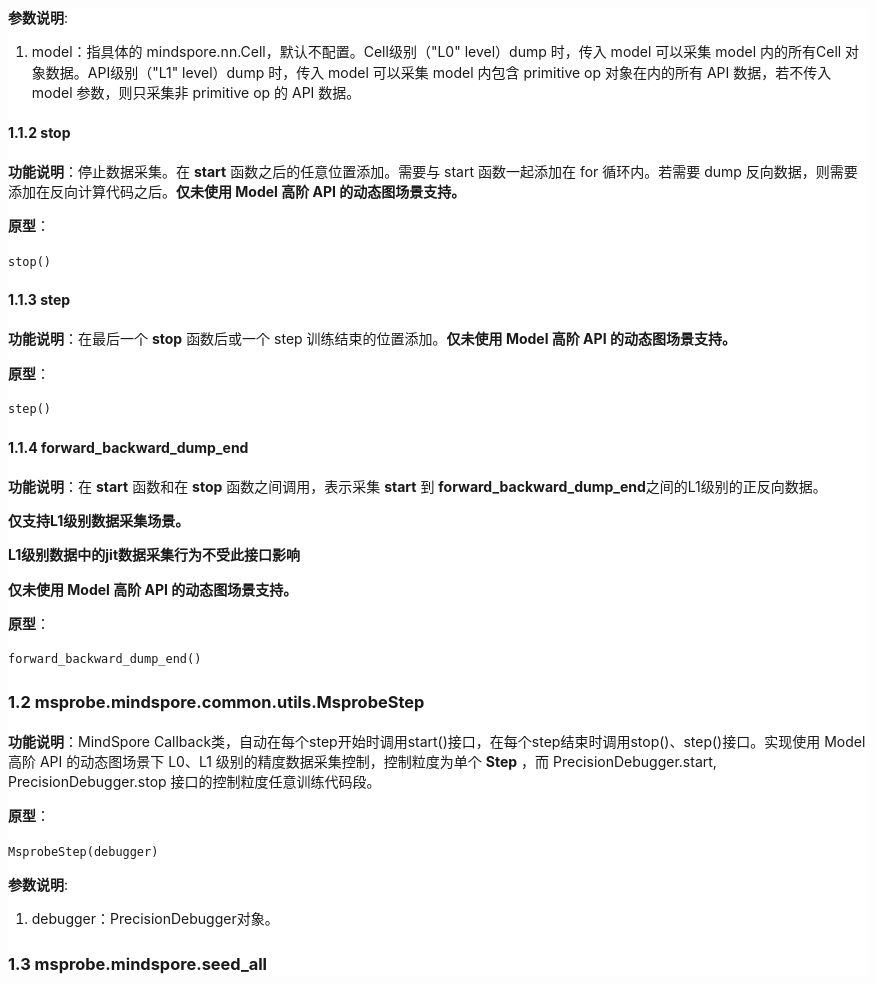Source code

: **参数说明**:

1. model：指具体的 mindspore.nn.Cell，默认不配置。Cell级别（"L0" level）dump 时，传入 model 可以采集 model 内的所有Cell 对象数据。API级别（"L1" level）dump 时，传入 model 可以采集 model 内包含 primitive op 对象在内的所有 API 数据，若不传入 model 参数，则只采集非 primitive op 的 API 数据。

#### 1.1.2 stop

**功能说明**：停止数据采集。在 **start** 函数之后的任意位置添加。需要与 start 函数一起添加在 for 循环内。若需要 dump 反向数据，则需要添加在反向计算代码之后。**仅未使用 Model 高阶 API 的动态图场景支持。**

**原型**：

```Python
stop()
```

#### 1.1.3 step

**功能说明**：在最后一个 **stop** 函数后或一个 step 训练结束的位置添加。**仅未使用 Model 高阶 API 的动态图场景支持。**

**原型**：

```Python
step()
```

#### 1.1.4 forward_backward_dump_end

**功能说明**：在 **start** 函数和在 **stop** 函数之间调用，表示采集 **start** 到 **forward_backward_dump_end**之间的L1级别的正反向数据。

**仅支持L1级别数据采集场景。**

**L1级别数据中的jit数据采集行为不受此接口影响**

**仅未使用 Model 高阶 API 的动态图场景支持。**

**原型**：

```Python
forward_backward_dump_end()
```

### 1.2 msprobe.mindspore.common.utils.MsprobeStep

**功能说明**：MindSpore Callback类，自动在每个step开始时调用start()接口，在每个step结束时调用stop()、step()接口。实现使用 Model 高阶 API 的动态图场景下 L0、L1 级别的精度数据采集控制，控制粒度为单个 **Step** ，而 PrecisionDebugger.start, PrecisionDebugger.stop 接口的控制粒度任意训练代码段。

**原型**：

```Python
MsprobeStep(debugger)
```

**参数说明**:

1. debugger：PrecisionDebugger对象。

### 1.3 msprobe.mindspore.seed_all
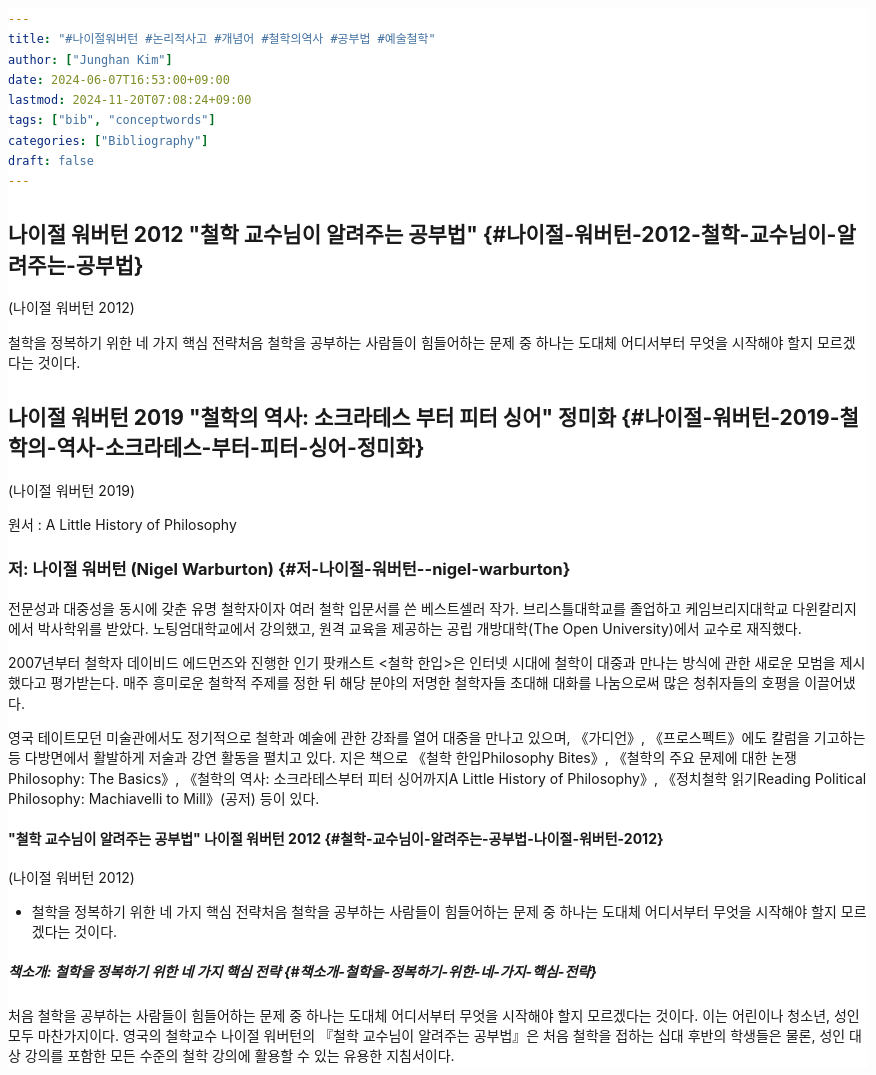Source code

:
 ```yaml
---
title: "#나이절워버턴 #논리적사고 #개념어 #철학의역사 #공부법 #예술철학"
author: ["Junghan Kim"]
date: 2024-06-07T16:53:00+09:00
lastmod: 2024-11-20T07:08:24+09:00
tags: ["bib", "conceptwords"]
categories: ["Bibliography"]
draft: false
---
```


## 나이절 워버턴 2012 "철학 교수님이 알려주는 공부법" {#나이절-워버턴-2012-철학-교수님이-알려주는-공부법}

(나이절 워버턴 2012)

철학을 정복하기 위한 네 가지 핵심 전략처음 철학을 공부하는 사람들이 힘들어하는 문제 중 하나는 도대체 어디서부터 무엇을 시작해야 할지 모르겠다는 것이다.


## 나이절 워버턴 2019 "철학의 역사: 소크라테스 부터 피터 싱어" 정미화 {#나이절-워버턴-2019-철학의-역사-소크라테스-부터-피터-싱어-정미화}

(나이절 워버턴 2019)

원서 : A Little History of Philosophy


### 저: 나이절 워버턴 (Nigel Warburton) {#저-나이절-워버턴--nigel-warburton}

전문성과 대중성을 동시에 갖춘 유명 철학자이자 여러 철학 입문서를 쓴 베스트셀러 작가. 브리스틀대학교를 졸업하고 케임브리지대학교 다윈칼리지에서 박사학위를 받았다. 노팅엄대학교에서 강의했고, 원격 교육을 제공하는 공립 개방대학(The Open University)에서 교수로 재직했다.

2007년부터 철학자 데이비드 에드먼즈와 진행한 인기 팟캐스트 &lt;철학 한입&gt;은 인터넷 시대에 철학이 대중과 만나는 방식에 관한 새로운 모범을 제시했다고 평가받는다. 매주 흥미로운 철학적 주제를 정한 뒤 해당 분야의 저명한 철학자들 초대해 대화를 나눔으로써 많은 청취자들의 호평을 이끌어냈다.

영국 테이트모던 미술관에서도 정기적으로 철학과 예술에 관한 강좌를 열어 대중을 만나고 있으며, 《가디언》, 《프로스펙트》에도 칼럼을 기고하는 등 다방면에서 활발하게 저술과 강연 활동을 펼치고 있다. 지은 책으로 《철학 한입Philosophy Bites》, 《철학의 주요 문제에 대한 논쟁Philosophy: The Basics》, 《철학의 역사: 소크라테스부터 피터 싱어까지A Little History of Philosophy》, 《정치철학 읽기Reading Political Philosophy: Machiavelli to Mill》(공저) 등이 있다.


#### "철학 교수님이 알려주는 공부법" 나이절 워버턴 2012 {#철학-교수님이-알려주는-공부법-나이절-워버턴-2012}

(나이절 워버턴 2012)

-   철학을 정복하기 위한 네 가지 핵심 전략처음 철학을 공부하는 사람들이 힘들어하는 문제 중 하나는 도대체 어디서부터 무엇을 시작해야 할지 모르겠다는 것이다.


##### 책소개: 철학을 정복하기 위한 네 가지 핵심 전략 {#책소개-철학을-정복하기-위한-네-가지-핵심-전략}

처음 철학을 공부하는 사람들이 힘들어하는 문제 중 하나는 도대체 어디서부터 무엇을 시작해야 할지 모르겠다는 것이다. 이는 어린이나 청소년, 성인 모두 마찬가지이다. 영국의 철학교수 나이절 워버턴의 『철학 교수님이 알려주는 공부법』은 처음 철학을 접하는 십대 후반의 학생들은 물론, 성인 대상 강의를 포함한 모든 수준의 철학 강의에 활용할 수 있는 유용한 지침서이다.
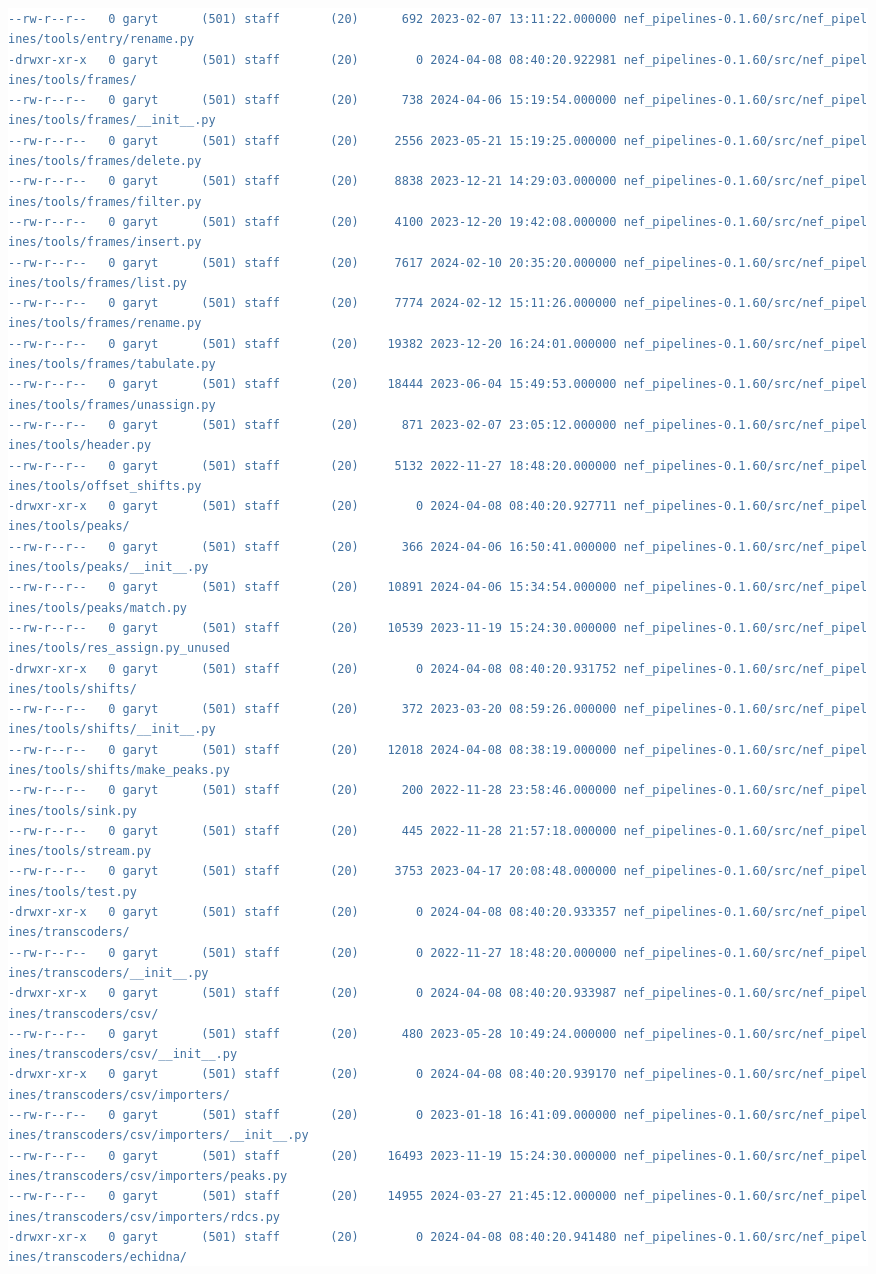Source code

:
 ```diff
--rw-r--r--   0 garyt      (501) staff       (20)      692 2023-02-07 13:11:22.000000 nef_pipelines-0.1.60/src/nef_pipelines/tools/entry/rename.py
-drwxr-xr-x   0 garyt      (501) staff       (20)        0 2024-04-08 08:40:20.922981 nef_pipelines-0.1.60/src/nef_pipelines/tools/frames/
--rw-r--r--   0 garyt      (501) staff       (20)      738 2024-04-06 15:19:54.000000 nef_pipelines-0.1.60/src/nef_pipelines/tools/frames/__init__.py
--rw-r--r--   0 garyt      (501) staff       (20)     2556 2023-05-21 15:19:25.000000 nef_pipelines-0.1.60/src/nef_pipelines/tools/frames/delete.py
--rw-r--r--   0 garyt      (501) staff       (20)     8838 2023-12-21 14:29:03.000000 nef_pipelines-0.1.60/src/nef_pipelines/tools/frames/filter.py
--rw-r--r--   0 garyt      (501) staff       (20)     4100 2023-12-20 19:42:08.000000 nef_pipelines-0.1.60/src/nef_pipelines/tools/frames/insert.py
--rw-r--r--   0 garyt      (501) staff       (20)     7617 2024-02-10 20:35:20.000000 nef_pipelines-0.1.60/src/nef_pipelines/tools/frames/list.py
--rw-r--r--   0 garyt      (501) staff       (20)     7774 2024-02-12 15:11:26.000000 nef_pipelines-0.1.60/src/nef_pipelines/tools/frames/rename.py
--rw-r--r--   0 garyt      (501) staff       (20)    19382 2023-12-20 16:24:01.000000 nef_pipelines-0.1.60/src/nef_pipelines/tools/frames/tabulate.py
--rw-r--r--   0 garyt      (501) staff       (20)    18444 2023-06-04 15:49:53.000000 nef_pipelines-0.1.60/src/nef_pipelines/tools/frames/unassign.py
--rw-r--r--   0 garyt      (501) staff       (20)      871 2023-02-07 23:05:12.000000 nef_pipelines-0.1.60/src/nef_pipelines/tools/header.py
--rw-r--r--   0 garyt      (501) staff       (20)     5132 2022-11-27 18:48:20.000000 nef_pipelines-0.1.60/src/nef_pipelines/tools/offset_shifts.py
-drwxr-xr-x   0 garyt      (501) staff       (20)        0 2024-04-08 08:40:20.927711 nef_pipelines-0.1.60/src/nef_pipelines/tools/peaks/
--rw-r--r--   0 garyt      (501) staff       (20)      366 2024-04-06 16:50:41.000000 nef_pipelines-0.1.60/src/nef_pipelines/tools/peaks/__init__.py
--rw-r--r--   0 garyt      (501) staff       (20)    10891 2024-04-06 15:34:54.000000 nef_pipelines-0.1.60/src/nef_pipelines/tools/peaks/match.py
--rw-r--r--   0 garyt      (501) staff       (20)    10539 2023-11-19 15:24:30.000000 nef_pipelines-0.1.60/src/nef_pipelines/tools/res_assign.py_unused
-drwxr-xr-x   0 garyt      (501) staff       (20)        0 2024-04-08 08:40:20.931752 nef_pipelines-0.1.60/src/nef_pipelines/tools/shifts/
--rw-r--r--   0 garyt      (501) staff       (20)      372 2023-03-20 08:59:26.000000 nef_pipelines-0.1.60/src/nef_pipelines/tools/shifts/__init__.py
--rw-r--r--   0 garyt      (501) staff       (20)    12018 2024-04-08 08:38:19.000000 nef_pipelines-0.1.60/src/nef_pipelines/tools/shifts/make_peaks.py
--rw-r--r--   0 garyt      (501) staff       (20)      200 2022-11-28 23:58:46.000000 nef_pipelines-0.1.60/src/nef_pipelines/tools/sink.py
--rw-r--r--   0 garyt      (501) staff       (20)      445 2022-11-28 21:57:18.000000 nef_pipelines-0.1.60/src/nef_pipelines/tools/stream.py
--rw-r--r--   0 garyt      (501) staff       (20)     3753 2023-04-17 20:08:48.000000 nef_pipelines-0.1.60/src/nef_pipelines/tools/test.py
-drwxr-xr-x   0 garyt      (501) staff       (20)        0 2024-04-08 08:40:20.933357 nef_pipelines-0.1.60/src/nef_pipelines/transcoders/
--rw-r--r--   0 garyt      (501) staff       (20)        0 2022-11-27 18:48:20.000000 nef_pipelines-0.1.60/src/nef_pipelines/transcoders/__init__.py
-drwxr-xr-x   0 garyt      (501) staff       (20)        0 2024-04-08 08:40:20.933987 nef_pipelines-0.1.60/src/nef_pipelines/transcoders/csv/
--rw-r--r--   0 garyt      (501) staff       (20)      480 2023-05-28 10:49:24.000000 nef_pipelines-0.1.60/src/nef_pipelines/transcoders/csv/__init__.py
-drwxr-xr-x   0 garyt      (501) staff       (20)        0 2024-04-08 08:40:20.939170 nef_pipelines-0.1.60/src/nef_pipelines/transcoders/csv/importers/
--rw-r--r--   0 garyt      (501) staff       (20)        0 2023-01-18 16:41:09.000000 nef_pipelines-0.1.60/src/nef_pipelines/transcoders/csv/importers/__init__.py
--rw-r--r--   0 garyt      (501) staff       (20)    16493 2023-11-19 15:24:30.000000 nef_pipelines-0.1.60/src/nef_pipelines/transcoders/csv/importers/peaks.py
--rw-r--r--   0 garyt      (501) staff       (20)    14955 2024-03-27 21:45:12.000000 nef_pipelines-0.1.60/src/nef_pipelines/transcoders/csv/importers/rdcs.py
-drwxr-xr-x   0 garyt      (501) staff       (20)        0 2024-04-08 08:40:20.941480 nef_pipelines-0.1.60/src/nef_pipelines/transcoders/echidna/
```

*Task objective*:
Take the entries above and return only the lines from the one with "2007년부터 철학자 데이비드" to the one with "영국 테이트모던 미술관에서도", both included, unchanged.

*Problem solution*:
2007년부터 철학자 데이비드 에드먼즈와 진행한 인기 팟캐스트 &lt;철학 한입&gt;은 인터넷 시대에 철학이 대중과 만나는 방식에 관한 새로운 모범을 제시했다고 평가받는다. 매주 흥미로운 철학적 주제를 정한 뒤 해당 분야의 저명한 철학자들 초대해 대화를 나눔으로써 많은 청취자들의 호평을 이끌어냈다.

영국 테이트모던 미술관에서도 정기적으로 철학과 예술에 관한 강좌를 열어 대중을 만나고 있으며, 《가디언》, 《프로스펙트》에도 칼럼을 기고하는 등 다방면에서 활발하게 저술과 강연 활동을 펼치고 있다. 지은 책으로 《철학 한입Philosophy Bites》, 《철학의 주요 문제에 대한 논쟁Philosophy: The Basics》, 《철학의 역사: 소크라테스부터 피터 싱어까지A Little History of Philosophy》, 《정치철학 읽기Reading Political Philosophy: Machiavelli to Mill》(공저) 등이 있다.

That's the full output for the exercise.